2 minute read

A BATTLE PLAN TO WIN ON CUSTOMER EXPERIENCE

The importance of customer experience has grown dramatically over the past five years, with a shift in a quest to retain existing clients and attract new ones. On one side, it is much in demand by clients expecting to have their services and products easily accessible and to receive personalised and tailored advice from their wealth manager; on the other, wealth managers themselves want to differentiate from competition to capture a greater share of wallet and benefit from referrals.

Although wealth management has always relied heavily on being a bespoke service mainly delivered in person, things have changed. The expectation is that financial advice will be delivered not just via the relationship with the wealth manager, but also through the quality and the content of digital interactions

Let’s think about the investor portal. Suppose a client has mentioned to the wealth manager that they have a particular interest in, say, carbon-neutral investments. In that case, they now expect to see interesting content within the client portal. They might also want to see a list of coherent investment strategies and vehicles together with some performance data. To enhance the overall experience, a dynamic portal should enable effective advice to make recommendations based on the client’s preferences and constraints, using augmented intelligence and algorithms to design an optimised investment proposal.

The nature of the actual communication with the adviser is also critical to the customer experience. A personalised portal can create a ‘wow’ moment with the customer. If they can then act quickly by having access to the adviser over the channel of their choice and at their preferred time, then that consolidates the wow factor. It is also important to remember that an omni-opti-channel does not mean factoring out faceto-face contact. Having the choice over how and when to contact the adviser just deepens the relationship and makes it more likely that the number of touchpoints will go up, thus making the face-to-face more beneficial and informed when it does happen.

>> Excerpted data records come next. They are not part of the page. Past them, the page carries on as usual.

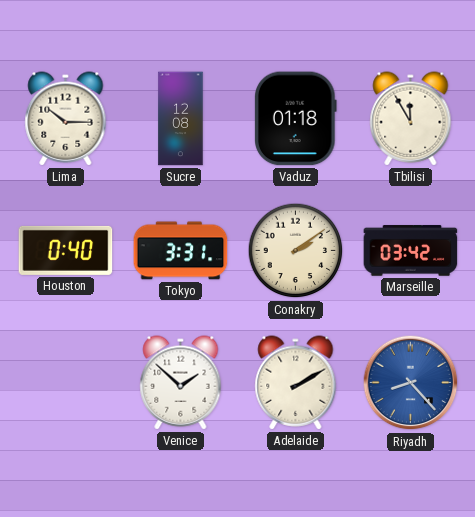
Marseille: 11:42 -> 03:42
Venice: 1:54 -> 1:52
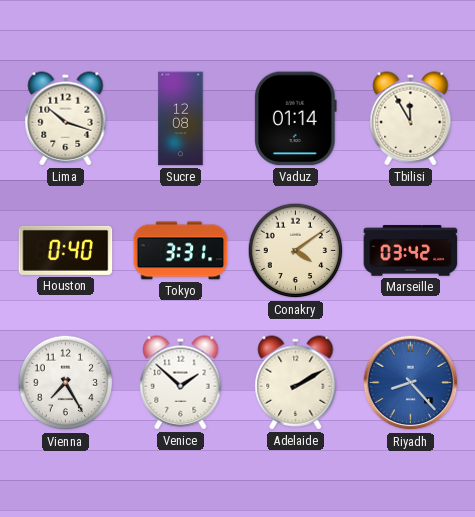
Lima: 10:15 -> 10:18
Vaduz: 01:18 -> 01:14
Conakry: 2:09 -> 4:09
Vienna: none -> 7:25
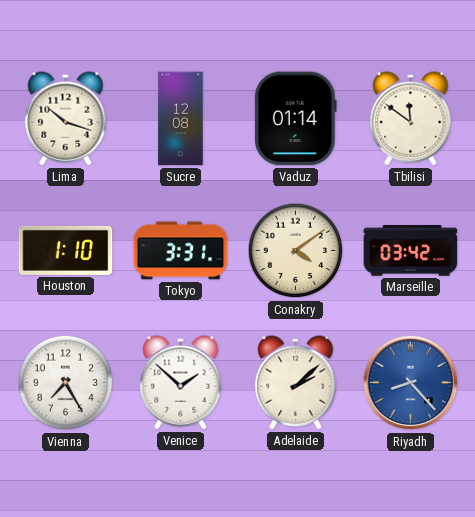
Tbilisi: 11:55 -> 11:51
Houston: 0:40 -> 1:10
Adelaide: 2:10 -> 2:08
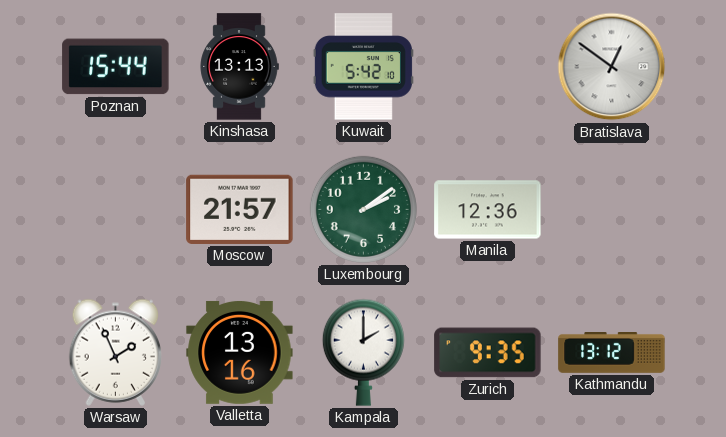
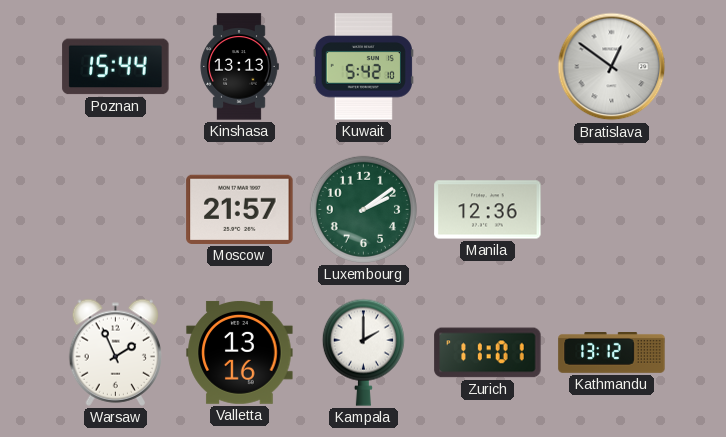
Zurich: 9:35 -> 11:01
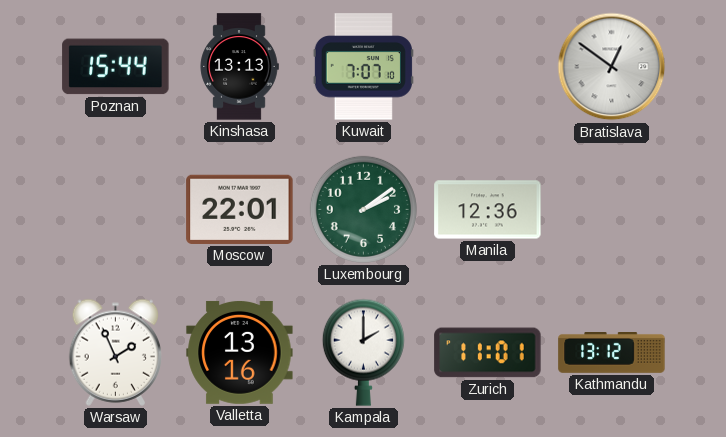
Kuwait: 5:42 -> 7:07
Moscow: 21:57 -> 22:01
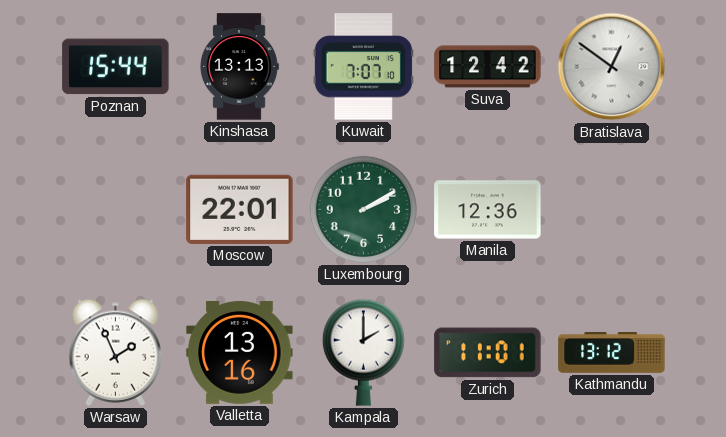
Suva: none -> 12:42
Luxembourg: 2:09 -> 2:10
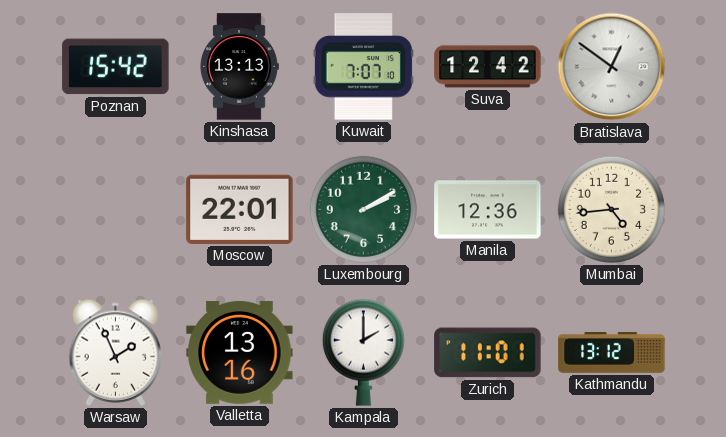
Poznan: 15:44 -> 15:42
Mumbai: none -> 4:44
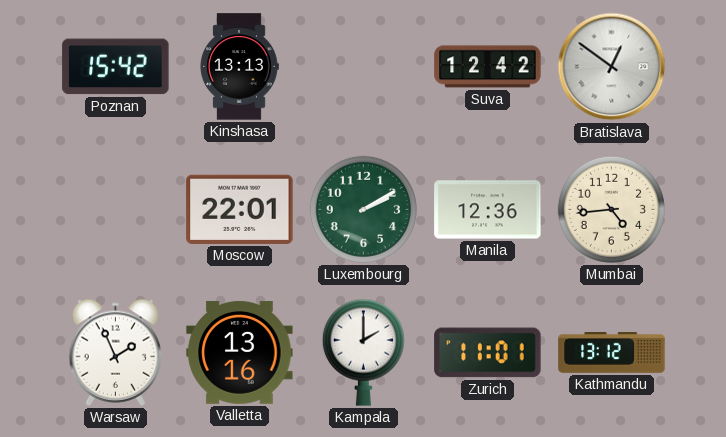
Kuwait: 7:07 -> none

That’s why most wealth managers are aiming to improve their hybrid operating model. Face-to-face and remote are not mutually exclusive. Obviously, for some things, a client just wants to log on and check something out; for others, they need a face-to-face in-depth meeting.

Customer Experience And The Ability To Scale

This all contributes to the excellence of customer experience, but it also drives efficiency and scale. If the wealth managers have a dynamic system to strengthen client relationship through integrated digital capabilities, they are able to deal with a greater number of clients and thus concentrate on their core business doing more in less time, adding scale through efficiency.

Indeed, scale is the second part of the equation – it is no use being able to attract and retain clients if the cost to serve remains sky-high. So too, does the ability to procure and treat data at the back end so that it is fit for purpose at the front, delivering customer experience and the ability to scale. Firms need to be sure that they have true front-to-back integration to win the battle for customer experience and scalability.

Objectway’s research with financial firms’ senior executives identifies that wealth managers know all of this, as improving the customer experience is at the very top of their agenda. So, it is no surprise that seven out of 10 firms are looking to invest in their digital estate.

Digital change is massively driven by customer experience, digitisation not only enhances it, but also makes for operation automation and efficiency too. This makes for better business as having a good customer experience makes for retention, greater share of wallet, and referrals.

To give some examples, specifically to what extent technological change is having an impact on customer experience and what can be achieved via a customer centric approach, one of our wealth manager clients upped their digital engagement (as measured by how often the client logged in) from 25% to 60% within 12 months of investing in joined-up and digital technology.